» **Task to carry out**:
Copy the data precisely, character for character, and leave out every picture.
--- START ---
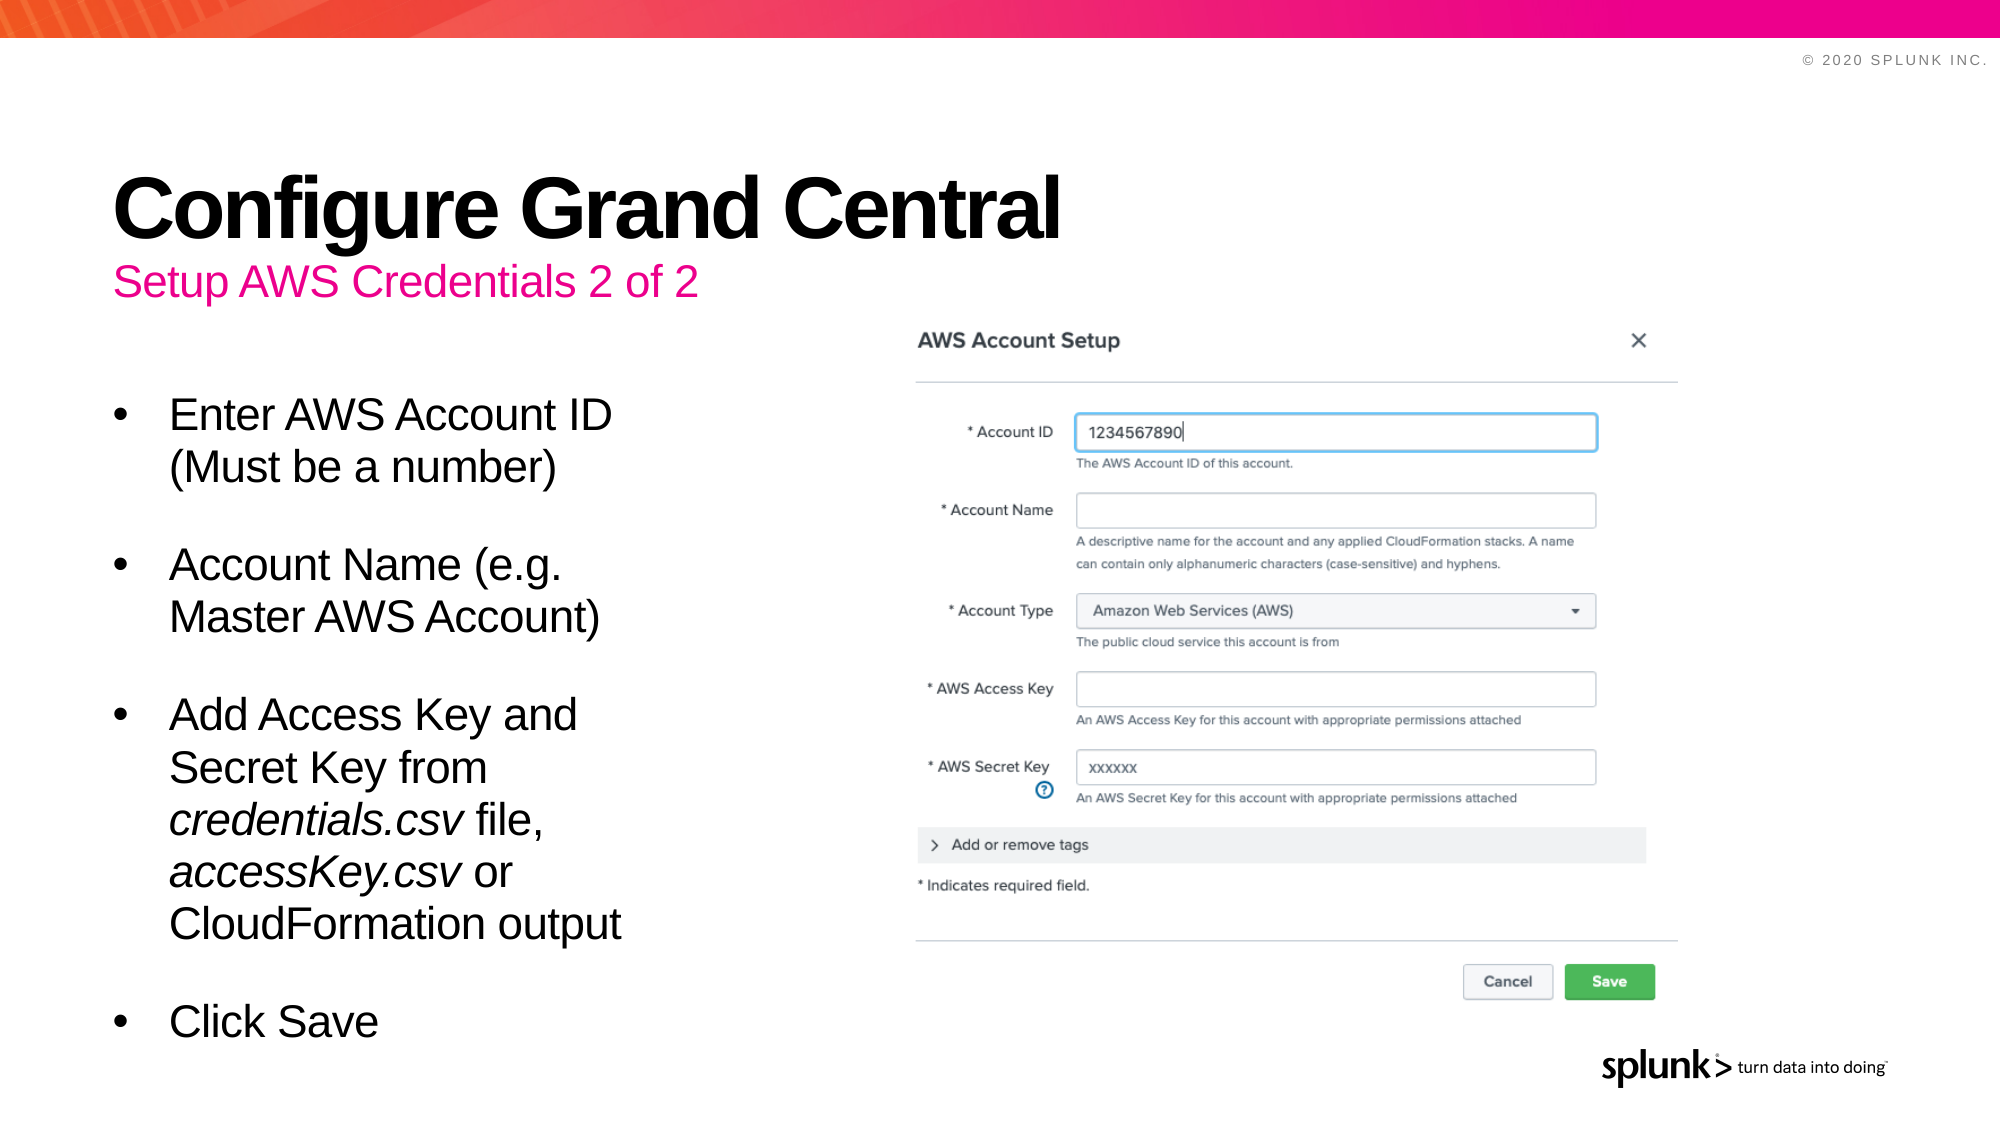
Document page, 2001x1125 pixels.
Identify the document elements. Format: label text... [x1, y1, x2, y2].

picture [1602, 1049, 1888, 1088]
title Configure Grand Central [112, 85, 1887, 255]
list Setup AWS Credentials 2 of 2 [112, 261, 1888, 308]
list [915, 313, 1678, 1010]
picture [0, 0, 2000, 38]
list Enter AWS Account ID (Must be a number) Account Name (e.g. Master AWS Account) Add Access Key and Secret Key from credentials.csv file, accessKey.csv or CloudFormation output Click Save [112, 388, 630, 1013]
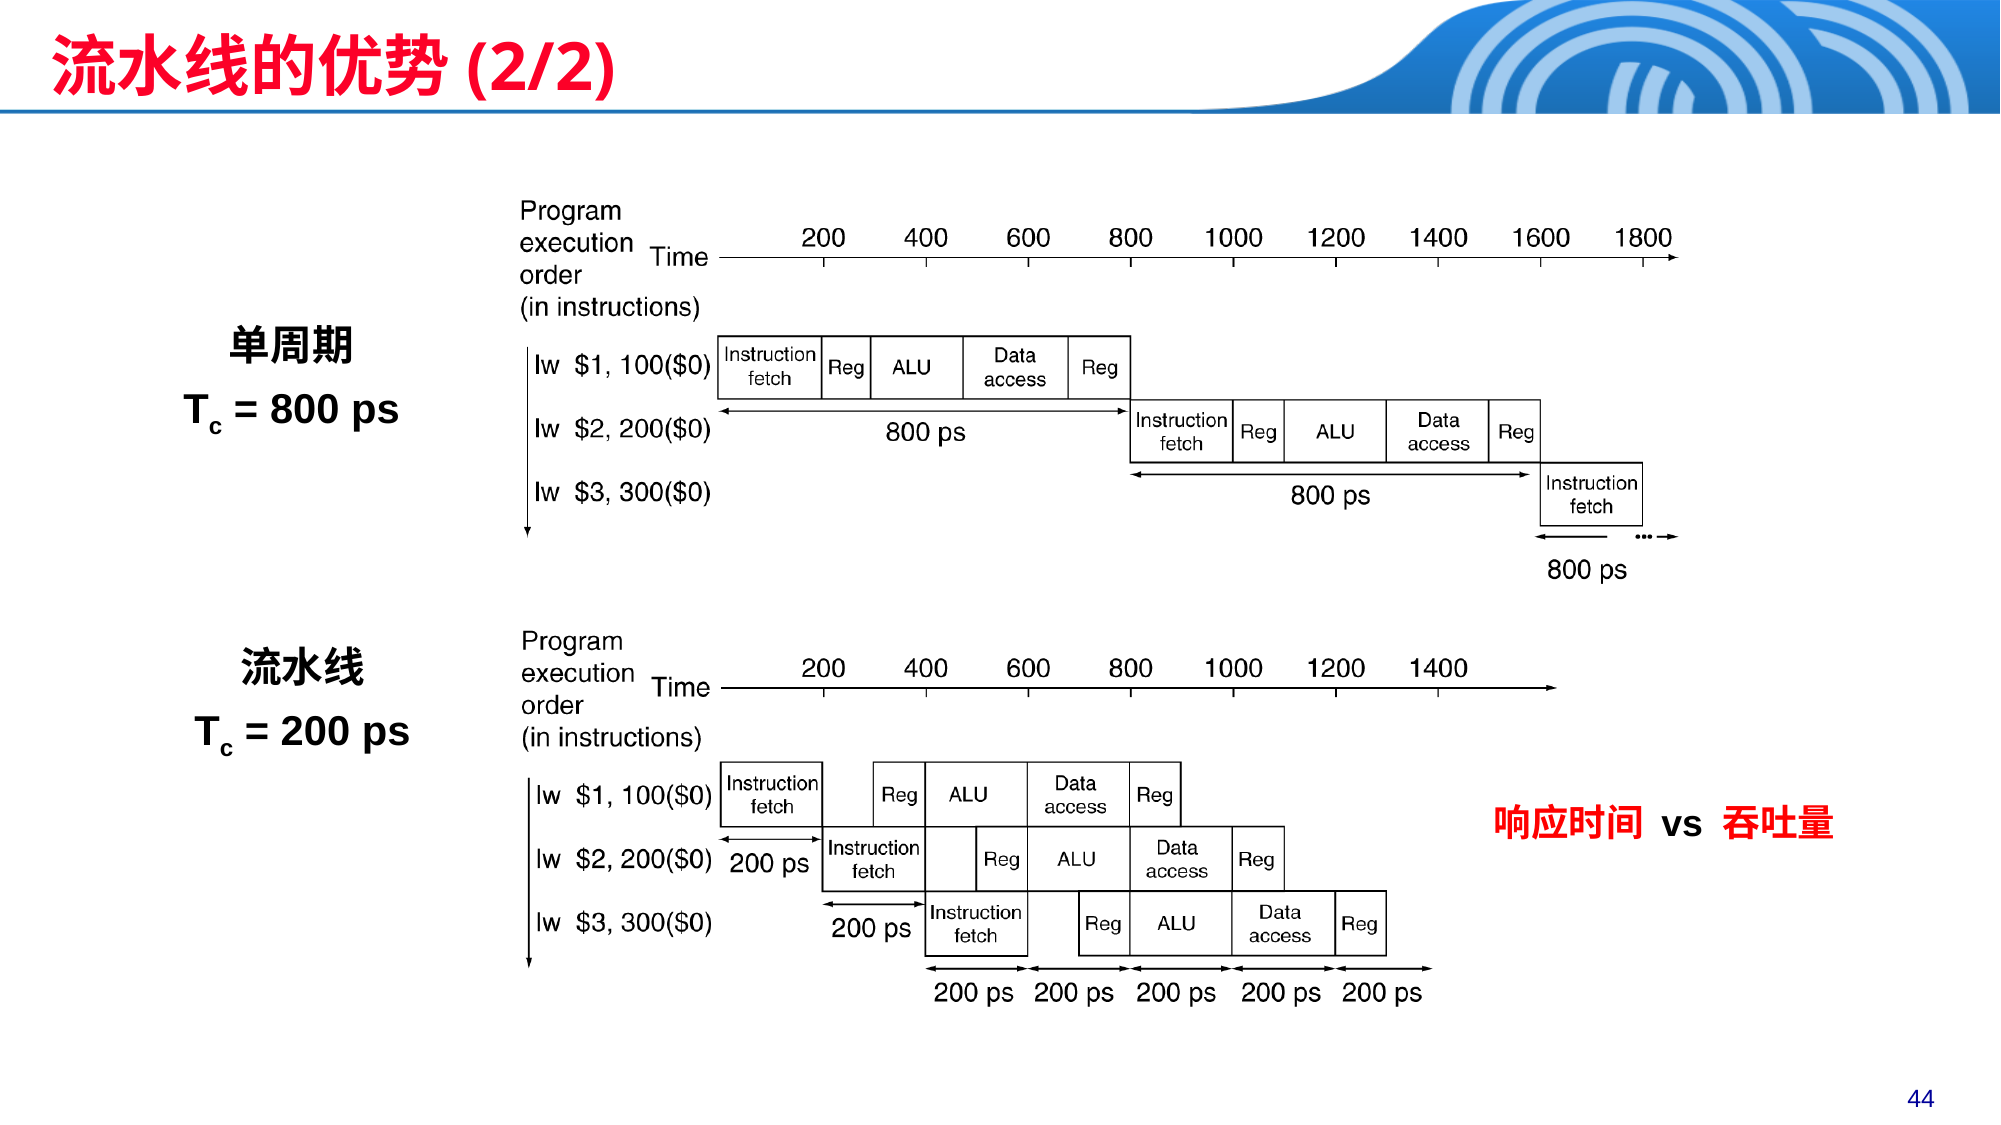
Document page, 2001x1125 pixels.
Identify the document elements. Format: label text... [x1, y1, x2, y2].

picture [519, 195, 1679, 1007]
text_box 流水线 Tc = 200 ps [109, 640, 497, 763]
title 流水线的优势(2/2) [39, 30, 1391, 111]
picture [0, 0, 2000, 114]
text_box 单周期 Tc = 800 ps [87, 318, 497, 441]
text_box 响应时间 vs 吞吐量 [1683, 798, 1850, 852]
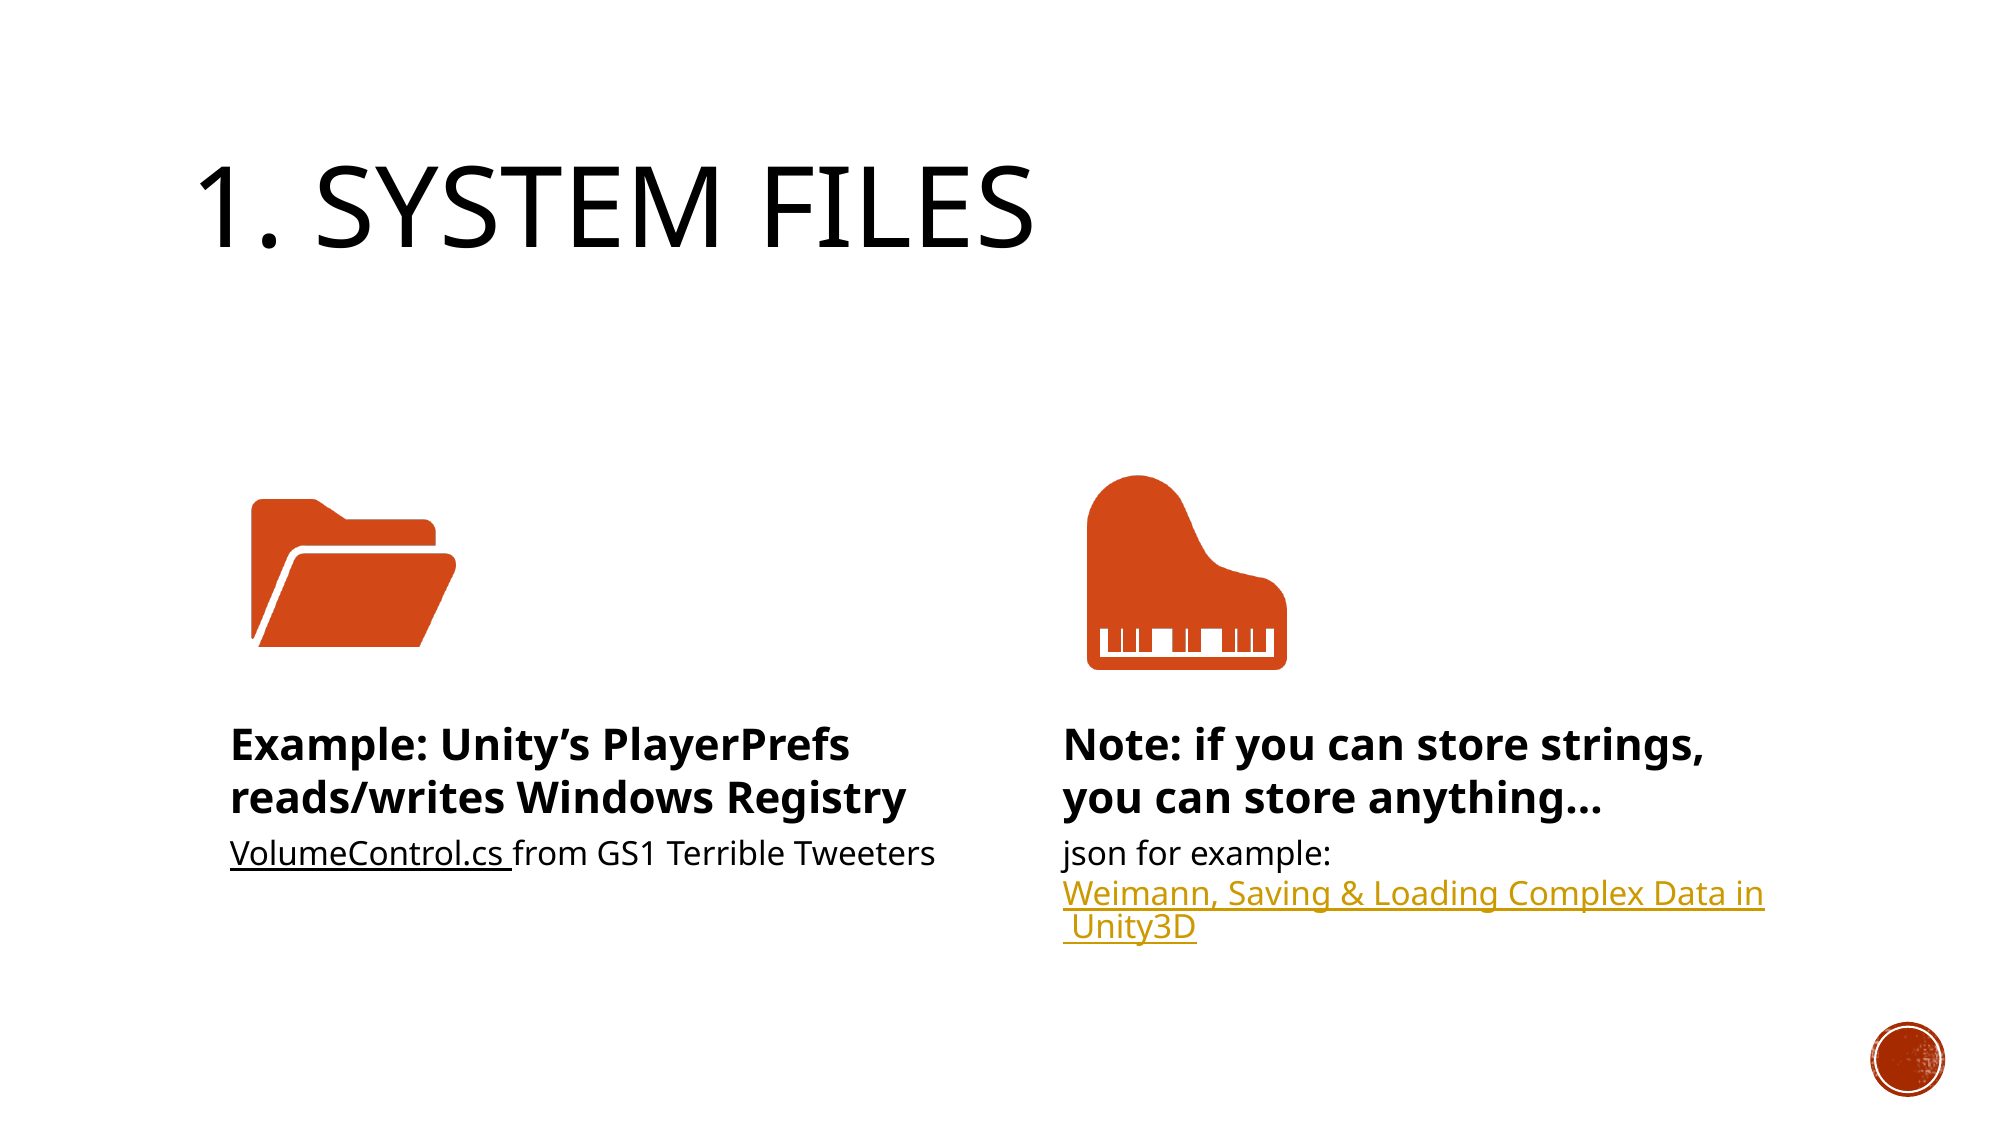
--- END ---
» **Exercise answer**:
Document page, 2001x1125 pixels.
Identify the document elements. Format: label text... [x1, y1, x2, y2].

picture [1602, 1049, 1888, 1088]
title Configure Grand Central [112, 85, 1887, 255]
list Setup AWS Credentials 2 of 2 [112, 261, 1888, 308]
list [915, 313, 1678, 1010]
picture [0, 0, 2000, 38]
list Enter AWS Account ID (Must be a number) Account Name (e.g. Master AWS Account) Add Access Key and Secret Key from credentials.csv file, accessKey.csv or CloudFormation output Click Save [112, 388, 630, 1013]
Document page, 2001x1125 pixels.
Identify the document elements. Format: label text... [x1, y1, x2, y2].

picture [519, 195, 1679, 1007]
text_box 流水线 Tc = 200 ps [109, 640, 497, 763]
title 流水线的优势(2/2) [39, 30, 1391, 111]
picture [0, 0, 2000, 114]
text_box 单周期 Tc = 800 ps [87, 318, 497, 441]
text_box 响应时间 vs 吞吐量 [1683, 798, 1850, 852]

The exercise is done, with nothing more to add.